Saturday, February 26, 2011

Enumerating the semicolon

The semicolon has an interesting history, which is traced rather well by Paul Collins in his 2008 Slate article. I thought I'd go back and have another look at some of the numbers, which can now be calculated with somewhat better reliability. 

This graph demonstrates the rise and fall of the semicolon in English. Its popularity peaked right around 1800 at just shy of 1% of the words. That is to say there were almost 10,000 semicolons per million words. That's a little more common than is is today.

Frequency of semicolon use (Source: Google Books Ngram viewer)

The Ngram viewer is fantastic for the sheer number of texts it includes, but there are some problems, mainly related to not being able to see what's going on behind the scenes. And these are exacerbated by the fact that we're working with a punctuation mark instead of a word because Google proper doesn't allow punctuation searches. So if you want to get examples of semicolon use from the early 1500s, for example, you're out of luck.

But there are also good reasons to worry about the accuracy. See that little blip at the far right where, after 200 years of solid decline, there appears to be a resurgence? Well, restrict your search to just American English or just British English, and there's no uptick. So, is it the Canadians and the Australians who are fuelling this trend, or is the graph wrong? There's no way to know.

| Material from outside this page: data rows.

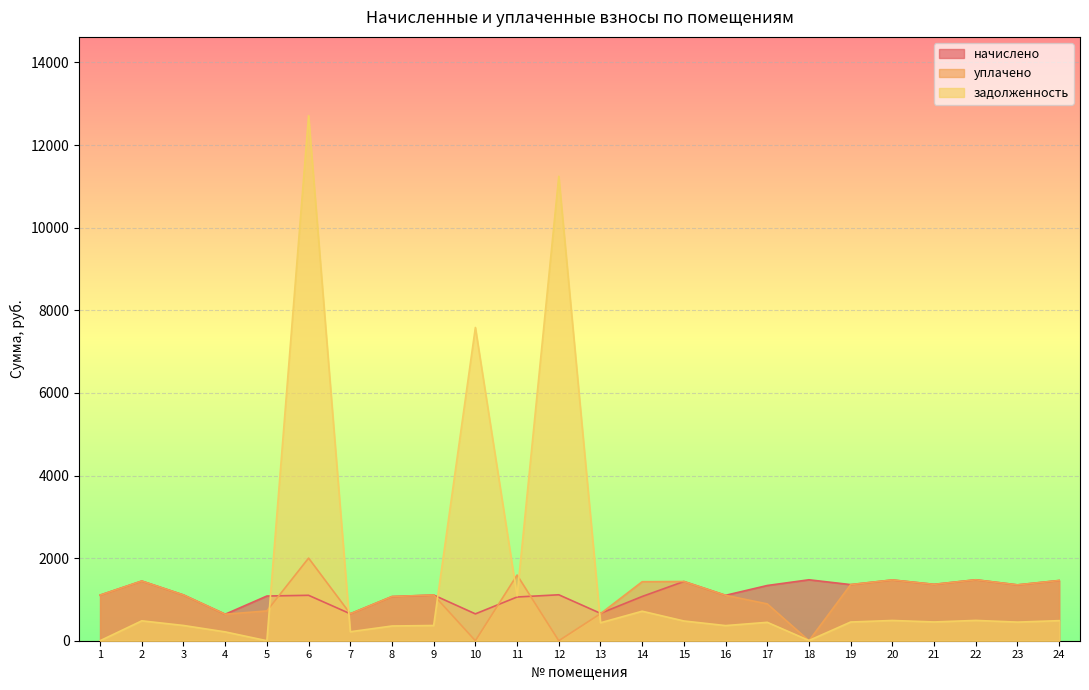

At how many categories does at least one series exceed 9444?

2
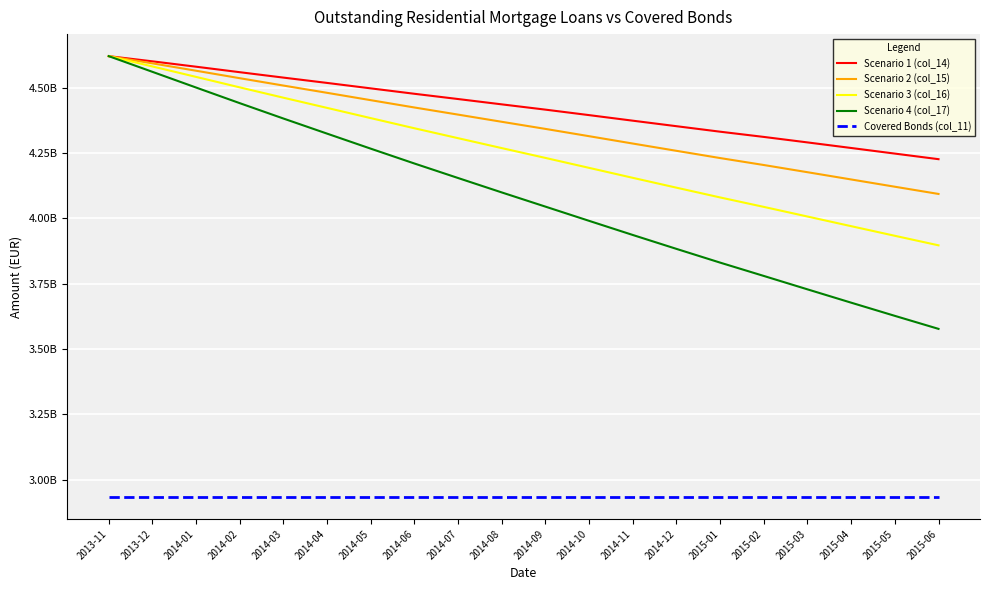

Does the chart have visible grid lines?

Yes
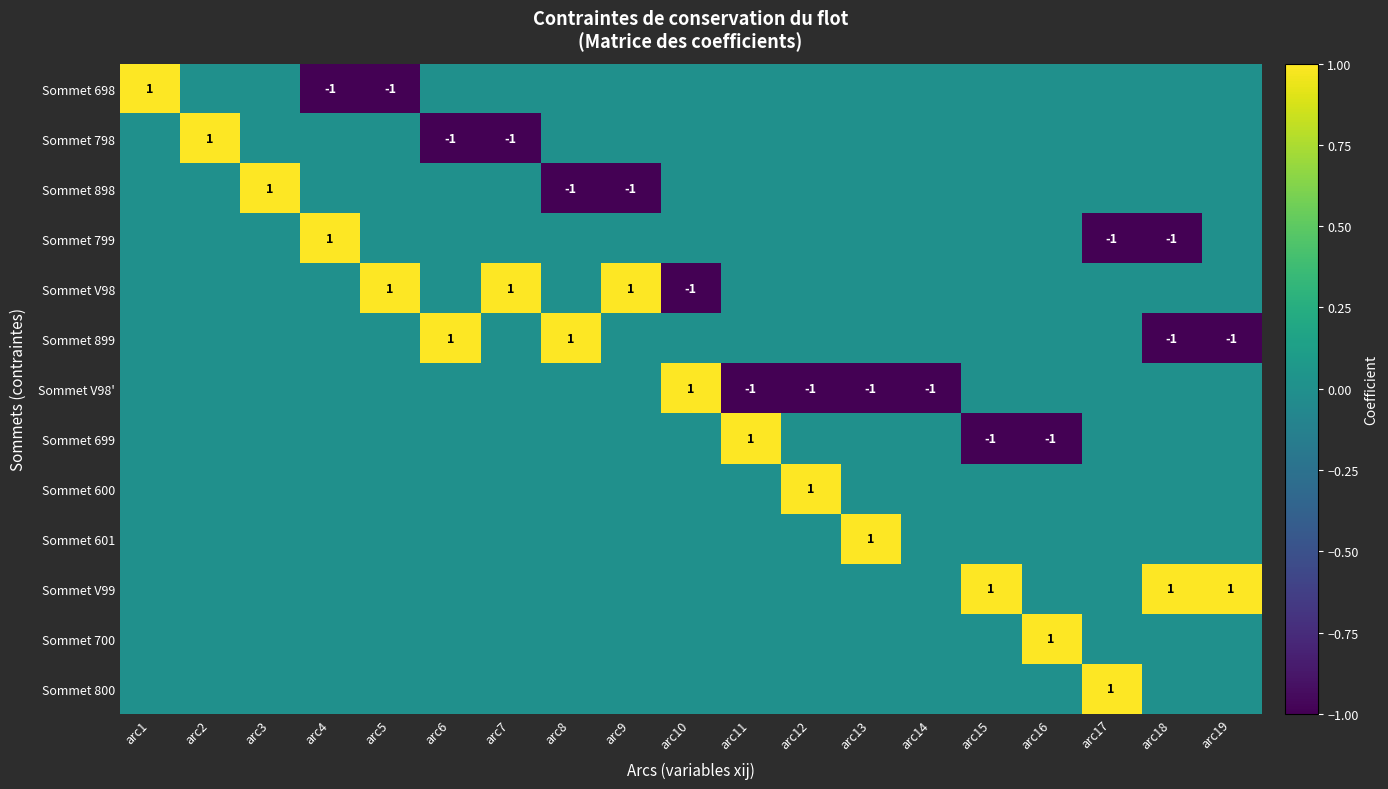

The value of Sommet V98' at arc14 is -1. True or false?

True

Then there's the question of how the semicolon is being used. My guess would be that over the last 200 years, the semicolon has been used more and more as a kind of super comma to delimit list items that themselves contain commas, especially in academic writing where multiple studies are listed this way (e.g., Moon, 2009; Yazdi, 1992). Unfortunately, none of my usual tools allow me to test this diachronically. In fact, both the COCA and COHA interfaces seem to have some kind of glitch when it comes to semicolons. I've notified Mark Davies, so I'll update this if he fixes it soon. [now fixed; update here]

All I'm left with, then, is the BNC. I search there for a random set of 100 lines with a semicolon, finding 144 semicolons of which 95 were list separators. The remaining 49 were clausal separators (e.g., They were triumphant; they had won the case.). That's a frequency of about 1,000 instances per million words, which is a little more frequent than the most common of the words from the Academic Word List (e.g., area occurs about 800 times per million words), but it's much less frequent than the peak of the graph above.

1 comment:

Rae said...

I believe that I am responsible for the slight uptick on the right of the graph; I love semicolons!